Children experience their parents’ separation/divorce differently throughout the different stages of development. The following are age appropriate suggestions for ways to help your child cope during this challenging period:

Birth to 2 years

At this stage maintaining consistency in your child’s environment is essential. Time spent with parents, siblings, grandparents should not decrease significantly. Try having family members visit the child instead of the child being moved back and forth between different locations. Hug, kiss, play, walk and cuddle with your child as much as possible.

2 to 7 years

In addition to maintaining consistency, more verbal communication is needed at this age. Communicate in simple words with your child that a change will take place. Going into major detail about why this change is taking place is not necessary. However, certain messages should be communicated by both parents such as: “We will always be your mummy and daddy,” “we will always love you,” “this not your fault, this is between mummy and daddy” and “if you ever want to talk about how you feel or have any questions feel free to ask us.” Additionally, let your child know what the arrangements will be once you and your spouse are separated.

7 to 12 years

During these years, try to establish open communication with your child.

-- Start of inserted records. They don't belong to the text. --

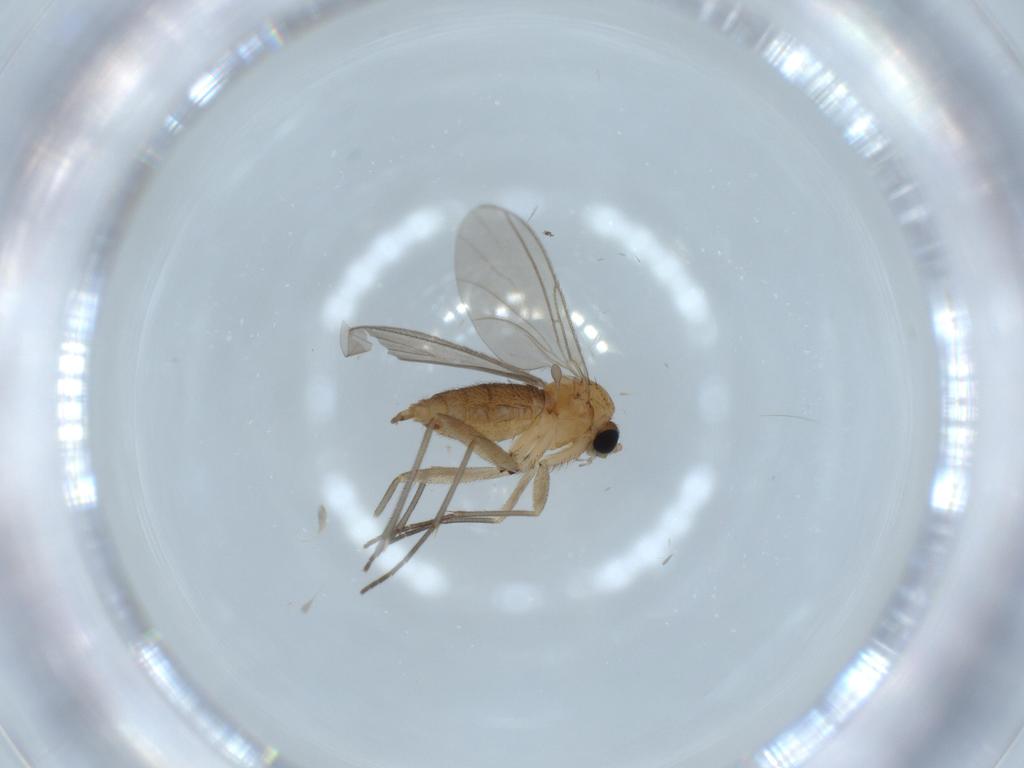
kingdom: Animalia
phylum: Arthropoda
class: Insecta
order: Diptera
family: Sciaridae
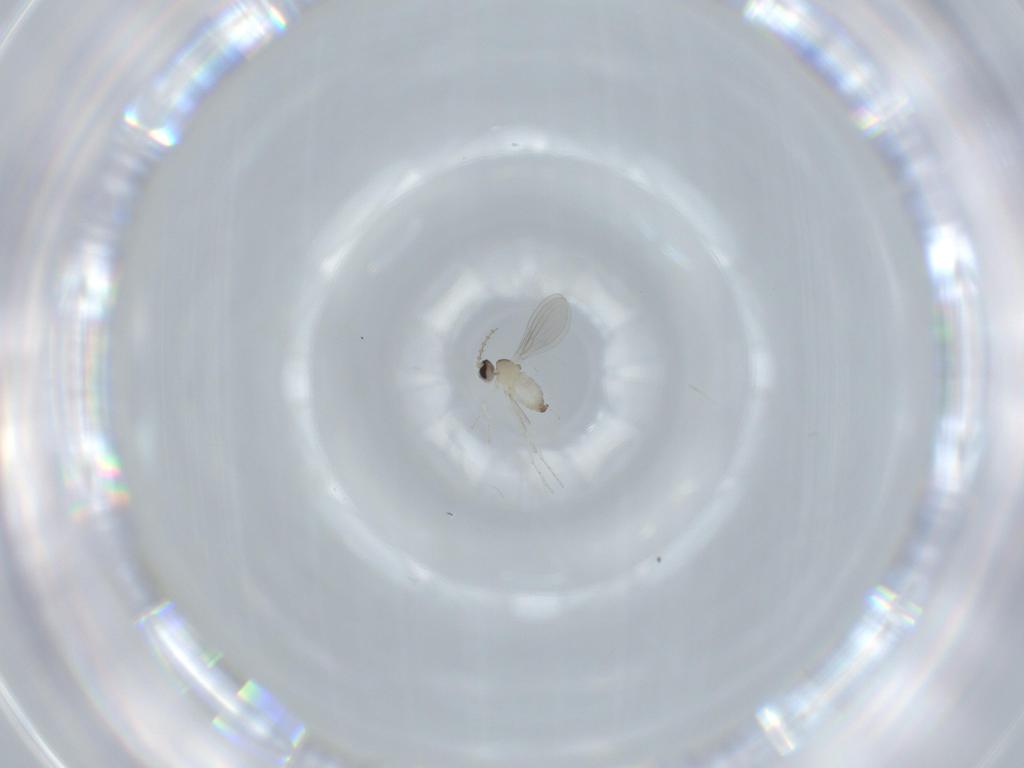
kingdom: Animalia
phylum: Arthropoda
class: Insecta
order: Diptera
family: Cecidomyiidae
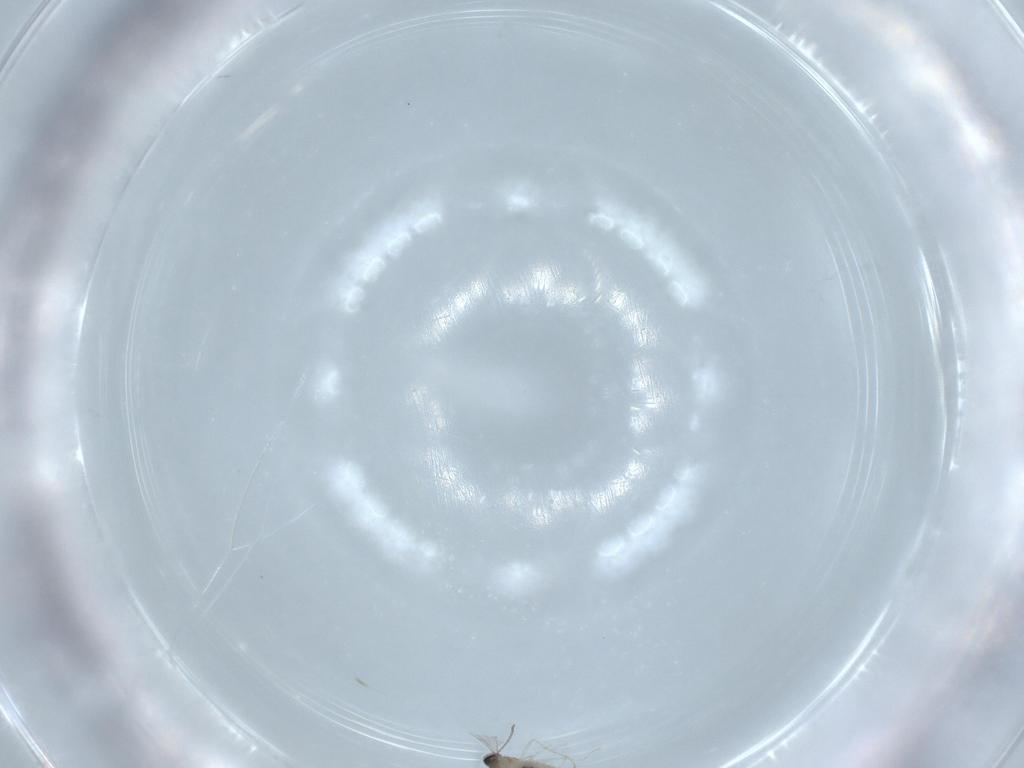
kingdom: Animalia
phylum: Arthropoda
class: Insecta
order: Diptera
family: Cecidomyiidae
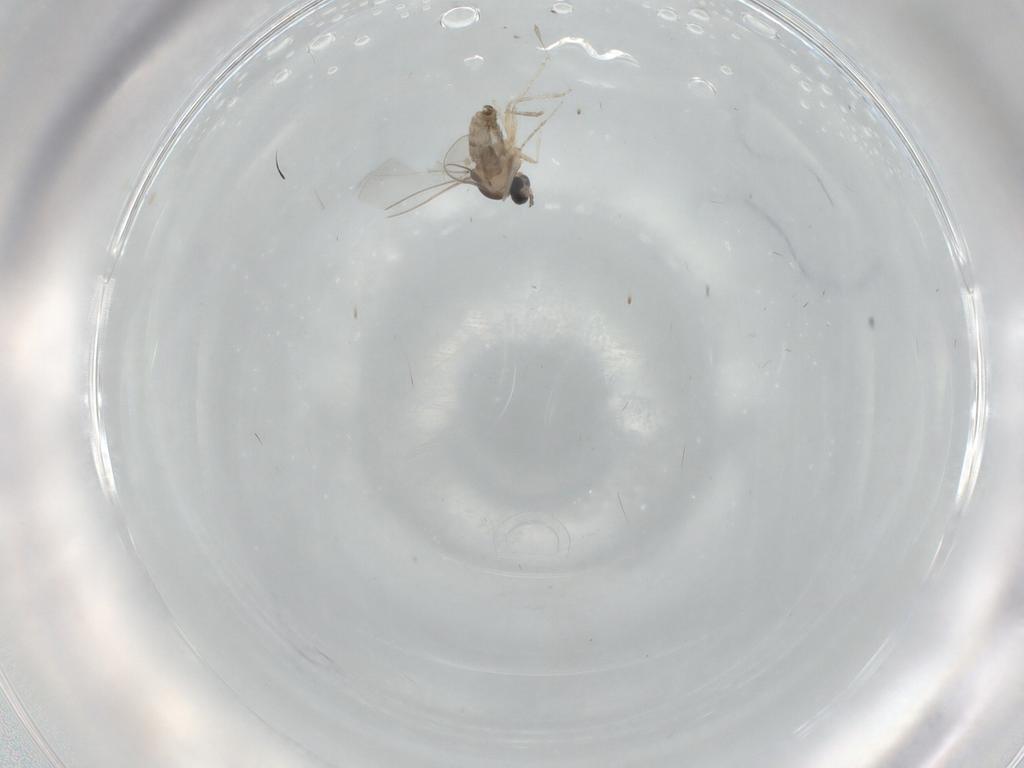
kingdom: Animalia
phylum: Arthropoda
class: Insecta
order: Diptera
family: Cecidomyiidae
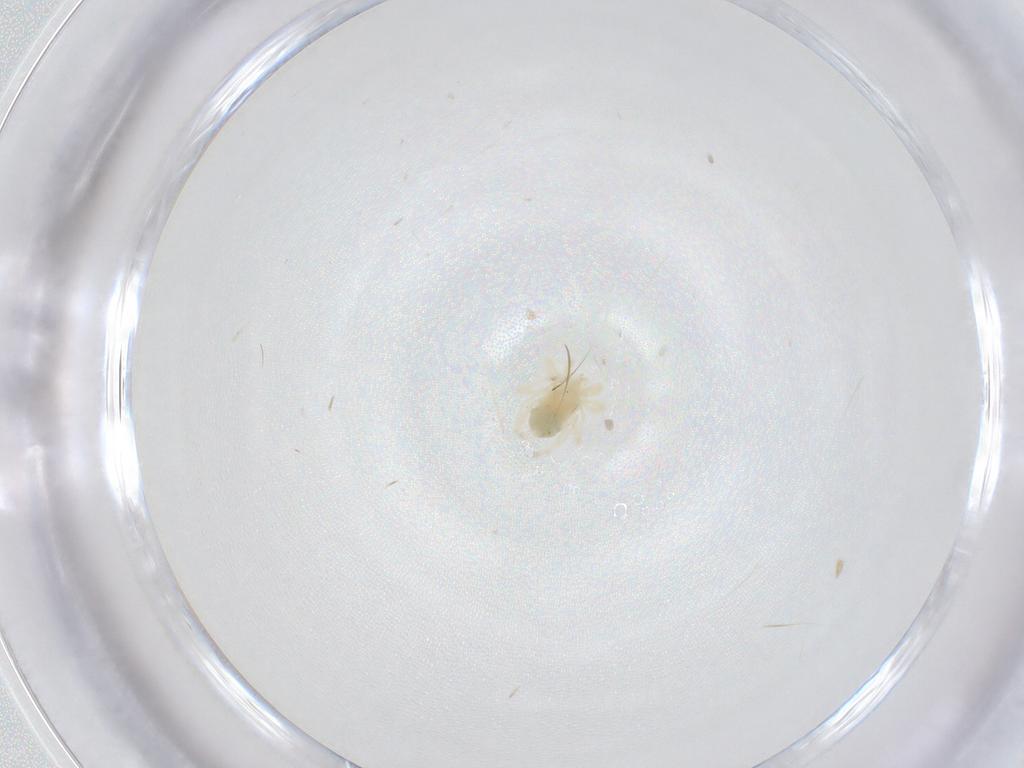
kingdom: Animalia
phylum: Arthropoda
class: Arachnida
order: Trombidiformes
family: Anystidae
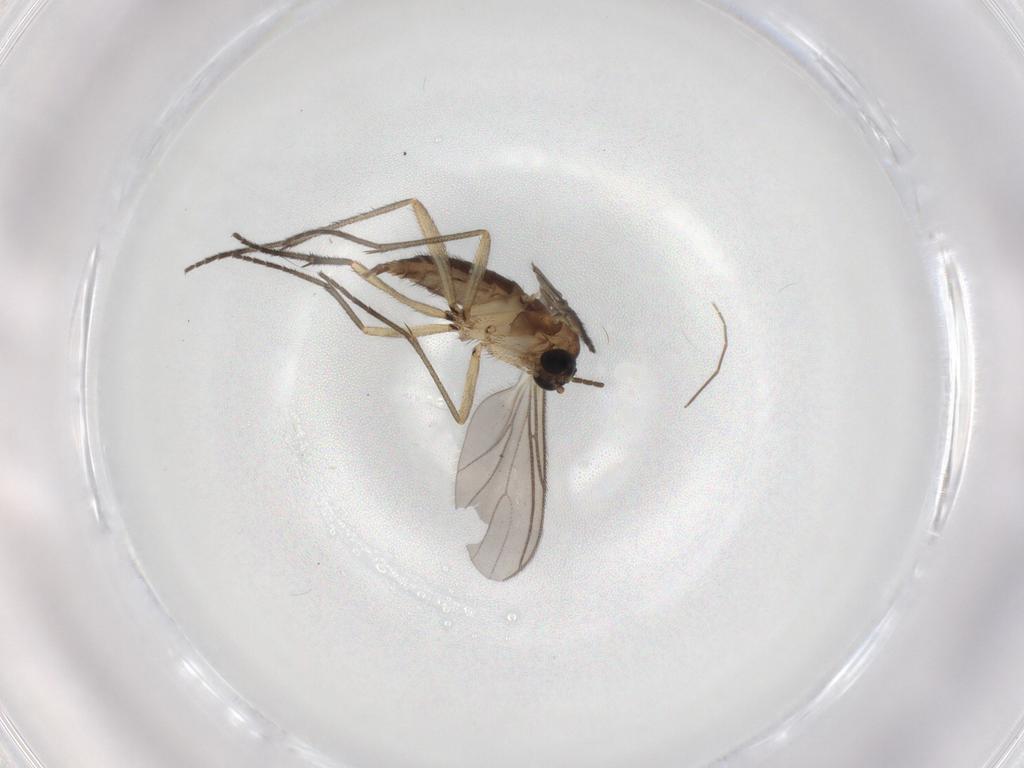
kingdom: Animalia
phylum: Arthropoda
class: Insecta
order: Diptera
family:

At this stage, children gradually become more aware of their emotions, they start to detect differences around them. One such difference may be that their friends and/or classmates do or do not have both parents dropping them to school. Your child may experience intense feelings of anger, guilt or sadness. Even though they may be hard for you to see, these are natural responses and children should be told this. It may be invaluable to the child if you “check in” with them. Ask open ended questions such as, “how do you feel about us separating?” “Is there anything I can do to help make this transition better for you?” And as always, try maintaining consistency as much as possible.

12 to 18 years

Two important suggestions for parents with children at this stage:

i)     Let your child cry on your shoulder. However, do not cry on theirs. Children worry and they care about their parents immensely. A natural instinct may be for children to take on adult roles or for parents to tell their children that it is time to be the head of the house. Keep the roles clear for yourself and your child.

ii)     Promote healthy outlets for your child’s emotions. Avoid significant increases in fast food, time on the computer or playing video games. Be aware of experimentation with alcohol and/or smoking. To counteract this, offer to host your child’s friends for games or movie nights, trips to the beach, counselling and of course, keep the lines of communication open.